What the exercise asks
Instruction for the entries that follow: retype exactly the lines from the line with "Регистрация: 19.06.2017" to the line with "deittailukokemuksesi Viva-lehdessä", both included, and omit all others.

Records from a data source:

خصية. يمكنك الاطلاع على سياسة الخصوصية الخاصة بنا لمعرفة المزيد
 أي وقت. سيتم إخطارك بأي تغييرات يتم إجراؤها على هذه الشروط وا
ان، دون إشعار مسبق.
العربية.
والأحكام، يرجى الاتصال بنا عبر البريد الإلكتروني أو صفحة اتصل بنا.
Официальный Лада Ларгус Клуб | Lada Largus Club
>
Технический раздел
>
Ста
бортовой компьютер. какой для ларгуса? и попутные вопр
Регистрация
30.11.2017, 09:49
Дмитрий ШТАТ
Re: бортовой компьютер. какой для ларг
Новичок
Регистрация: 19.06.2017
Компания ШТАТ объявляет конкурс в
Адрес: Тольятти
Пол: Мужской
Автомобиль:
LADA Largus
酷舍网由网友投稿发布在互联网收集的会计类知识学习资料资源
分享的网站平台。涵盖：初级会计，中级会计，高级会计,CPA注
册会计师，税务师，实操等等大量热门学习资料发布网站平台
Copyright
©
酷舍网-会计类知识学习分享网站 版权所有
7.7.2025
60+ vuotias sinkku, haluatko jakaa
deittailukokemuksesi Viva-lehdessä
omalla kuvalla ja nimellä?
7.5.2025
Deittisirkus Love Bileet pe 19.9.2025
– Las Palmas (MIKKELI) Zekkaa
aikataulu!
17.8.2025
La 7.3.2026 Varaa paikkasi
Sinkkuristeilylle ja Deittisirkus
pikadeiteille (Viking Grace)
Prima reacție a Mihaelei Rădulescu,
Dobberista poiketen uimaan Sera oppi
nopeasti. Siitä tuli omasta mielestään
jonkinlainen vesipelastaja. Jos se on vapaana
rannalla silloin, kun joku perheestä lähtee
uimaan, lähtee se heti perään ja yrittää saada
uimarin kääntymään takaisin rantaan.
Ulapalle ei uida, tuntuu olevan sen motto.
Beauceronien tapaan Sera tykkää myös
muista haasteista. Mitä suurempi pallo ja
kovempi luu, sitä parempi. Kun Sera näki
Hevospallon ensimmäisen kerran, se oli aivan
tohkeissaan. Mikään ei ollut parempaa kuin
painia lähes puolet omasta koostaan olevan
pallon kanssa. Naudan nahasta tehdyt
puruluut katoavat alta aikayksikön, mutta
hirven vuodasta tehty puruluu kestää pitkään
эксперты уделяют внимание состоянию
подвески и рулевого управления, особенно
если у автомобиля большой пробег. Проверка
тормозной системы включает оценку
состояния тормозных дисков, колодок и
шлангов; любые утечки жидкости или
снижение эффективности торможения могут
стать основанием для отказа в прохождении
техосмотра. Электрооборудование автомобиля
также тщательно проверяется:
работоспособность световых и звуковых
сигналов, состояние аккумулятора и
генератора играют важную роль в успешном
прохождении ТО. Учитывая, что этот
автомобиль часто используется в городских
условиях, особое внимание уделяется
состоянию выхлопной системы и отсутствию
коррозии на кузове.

Written solution
Регистрация: 19.06.2017
Компания ШТАТ объявляет конкурс в
Адрес: Тольятти
Пол: Мужской
Автомобиль:
LADA Largus
酷舍网由网友投稿发布在互联网收集的会计类知识学习资料资源
分享的网站平台。涵盖：初级会计，中级会计，高级会计,CPA注
册会计师，税务师，实操等等大量热门学习资料发布网站平台
Copyright
©
酷舍网-会计类知识学习分享网站 版权所有
7.7.2025
60+ vuotias sinkku, haluatko jakaa
deittailukokemuksesi Viva-lehdessä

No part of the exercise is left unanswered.